Brief:
Every entry below needs to be printed again exactly, with its pictures left out.

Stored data
┄┄┄┄┄┄
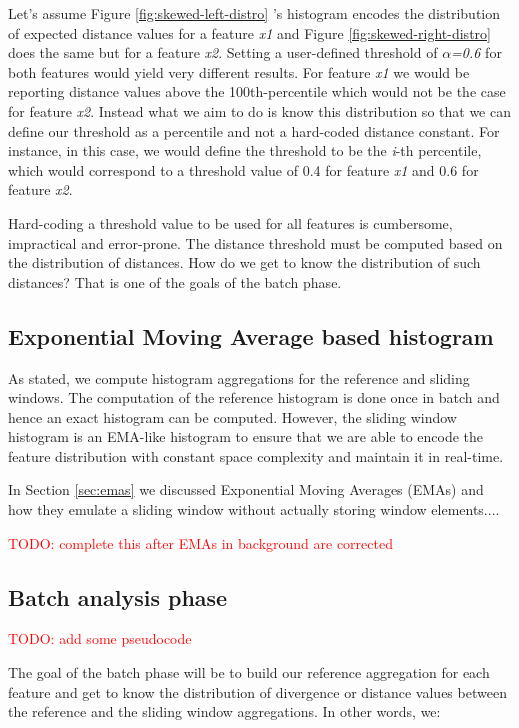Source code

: Let's assume Figure \ref{fig:skewed-left-distro} 's histogram encodes the distribution of expected distance values for a feature \textit{x1} and Figure \ref{fig:skewed-right-distro} does the same but for a feature \textit{x2}. Setting a user-defined threshold of \textit{$\alpha$=0.6} for both features would yield very different results. For feature \textit{x1} we would be reporting distance values above the 100th-percentile which would not be the case for feature \textit{x2}. Instead what we aim to do is know this distribution so that we can define our threshold as a percentile and not a hard-coded distance constant. For instance, in this case, we would define the threshold to be the \textit{i}-th percentile, which would correspond to a threshold value of 0.4 for feature \textit{x1} and 0.6 for feature \textit{x2}.

Hard-coding a threshold value to be used for all features is cumbersome, impractical and error-prone. The distance threshold must be computed based on the distribution of distances. How do we get to know the distribution of such distances? That is one of the goals of the batch phase.
\fi


\subsection{Exponential Moving Average based histogram} \label{sec:ema-hist}
As stated, we compute histogram aggregations for the reference and sliding windows. The computation of the reference histogram is done once in batch and hence an exact histogram can be computed. However, the sliding window histogram is an EMA-like histogram to ensure that we are able to encode the feature distribution with constant space complexity and maintain it in real-time.

In Section \ref{sec:emas} we discussed Exponential Moving Averages (EMAs) and how they emulate a sliding window without actually storing window elements....

\textcolor{red}{TODO: complete this after EMAs in background are corrected}

\subsection{Batch analysis phase} \label{sec:batch-phase}
\textcolor{red}{TODO: add some pseudocode}

The goal of the batch phase will be to build our reference aggregation for each feature and get to know the distribution of divergence or distance values between the reference and the sliding window aggregations. In other words, we:

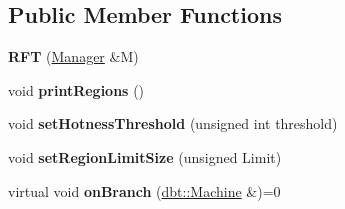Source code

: \subsection*{Public Member Functions}
\begin{DoxyCompactItemize}
\item 
{\bfseries R\+FT} (\hyperlink{classdbt_1_1_manager}{Manager} \&M)\hypertarget{classdbt_1_1_r_f_t_a08e8344fcf006e7686b9a7fbea7379f6}{}\label{classdbt_1_1_r_f_t_a08e8344fcf006e7686b9a7fbea7379f6}

\item 
void {\bfseries print\+Regions} ()\hypertarget{classdbt_1_1_r_f_t_a7720a6ce7c8ffb857c1b7f33c0a89572}{}\label{classdbt_1_1_r_f_t_a7720a6ce7c8ffb857c1b7f33c0a89572}

\item 
void {\bfseries set\+Hotness\+Threshold} (unsigned int threshold)\hypertarget{classdbt_1_1_r_f_t_ac43200cf626524d6ca5697cd8f6d794e}{}\label{classdbt_1_1_r_f_t_ac43200cf626524d6ca5697cd8f6d794e}

\item 
void {\bfseries set\+Region\+Limit\+Size} (unsigned Limit)\hypertarget{classdbt_1_1_r_f_t_a4b0cd26491d435a4952761271f5fce6d}{}\label{classdbt_1_1_r_f_t_a4b0cd26491d435a4952761271f5fce6d}

\item 
virtual void {\bfseries on\+Branch} (\hyperlink{classdbt_1_1_machine}{dbt\+::\+Machine} \&)=0\hypertarget{classdbt_1_1_r_f_t_a10f61ba84db60a1da5ee5cc74804585f}{}\label{classdbt_1_1_r_f_t_a10f61ba84db60a1da5ee5cc74804585f}

\end{DoxyCompactItemize}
┄┄┄┄┄┄
Result for this task:
Source code

: Let's assume Figure \ref{fig:skewed-left-distro} 's histogram encodes the distribution of expected distance values for a feature \textit{x1} and Figure \ref{fig:skewed-right-distro} does the same but for a feature \textit{x2}. Setting a user-defined threshold of \textit{$\alpha$=0.6} for both features would yield very different results. For feature \textit{x1} we would be reporting distance values above the 100th-percentile which would not be the case for feature \textit{x2}. Instead what we aim to do is know this distribution so that we can define our threshold as a percentile and not a hard-coded distance constant. For instance, in this case, we would define the threshold to be the \textit{i}-th percentile, which would correspond to a threshold value of 0.4 for feature \textit{x1} and 0.6 for feature \textit{x2}.

Hard-coding a threshold value to be used for all features is cumbersome, impractical and error-prone. The distance threshold must be computed based on the distribution of distances. How do we get to know the distribution of such distances? That is one of the goals of the batch phase.
\fi


\subsection{Exponential Moving Average based histogram} \label{sec:ema-hist}
As stated, we compute histogram aggregations for the reference and sliding windows. The computation of the reference histogram is done once in batch and hence an exact histogram can be computed. However, the sliding window histogram is an EMA-like histogram to ensure that we are able to encode the feature distribution with constant space complexity and maintain it in real-time.

In Section \ref{sec:emas} we discussed Exponential Moving Averages (EMAs) and how they emulate a sliding window without actually storing window elements....

\textcolor{red}{TODO: complete this after EMAs in background are corrected}

\subsection{Batch analysis phase} \label{sec:batch-phase}
\textcolor{red}{TODO: add some pseudocode}

The goal of the batch phase will be to build our reference aggregation for each feature and get to know the distribution of divergence or distance values between the reference and the sliding window aggregations. In other words, we:

Source code

: \subsection*{Public Member Functions}
\begin{DoxyCompactItemize}
\item 
{\bfseries R\+FT} (\hyperlink{classdbt_1_1_manager}{Manager} \&M)\hypertarget{classdbt_1_1_r_f_t_a08e8344fcf006e7686b9a7fbea7379f6}{}\label{classdbt_1_1_r_f_t_a08e8344fcf006e7686b9a7fbea7379f6}

\item 
void {\bfseries print\+Regions} ()\hypertarget{classdbt_1_1_r_f_t_a7720a6ce7c8ffb857c1b7f33c0a89572}{}\label{classdbt_1_1_r_f_t_a7720a6ce7c8ffb857c1b7f33c0a89572}

\item 
void {\bfseries set\+Hotness\+Threshold} (unsigned int threshold)\hypertarget{classdbt_1_1_r_f_t_ac43200cf626524d6ca5697cd8f6d794e}{}\label{classdbt_1_1_r_f_t_ac43200cf626524d6ca5697cd8f6d794e}

\item 
void {\bfseries set\+Region\+Limit\+Size} (unsigned Limit)\hypertarget{classdbt_1_1_r_f_t_a4b0cd26491d435a4952761271f5fce6d}{}\label{classdbt_1_1_r_f_t_a4b0cd26491d435a4952761271f5fce6d}

\item 
virtual void {\bfseries on\+Branch} (\hyperlink{classdbt_1_1_machine}{dbt\+::\+Machine} \&)=0\hypertarget{classdbt_1_1_r_f_t_a10f61ba84db60a1da5ee5cc74804585f}{}\label{classdbt_1_1_r_f_t_a10f61ba84db60a1da5ee5cc74804585f}

\end{DoxyCompactItemize}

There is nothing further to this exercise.